-- GIVEN RECORDS follows --

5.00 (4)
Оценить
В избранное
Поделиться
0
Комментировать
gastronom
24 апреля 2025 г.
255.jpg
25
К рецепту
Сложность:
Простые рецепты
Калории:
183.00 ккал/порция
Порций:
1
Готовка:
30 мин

-- GIVEN RECORDS concluded --

[WHAT YOU SHOULD DO]
Quote each line above in full, word for word.

[OUTPUT]
5.00 (4)
Оценить
В избранное
Поделиться
0
Комментировать
gastronom
24 апреля 2025 г.
255.jpg
25
К рецепту
Сложность:
Простые рецепты
Калории:
183.00 ккал/порция
Порций:
1
Готовка:
30 мин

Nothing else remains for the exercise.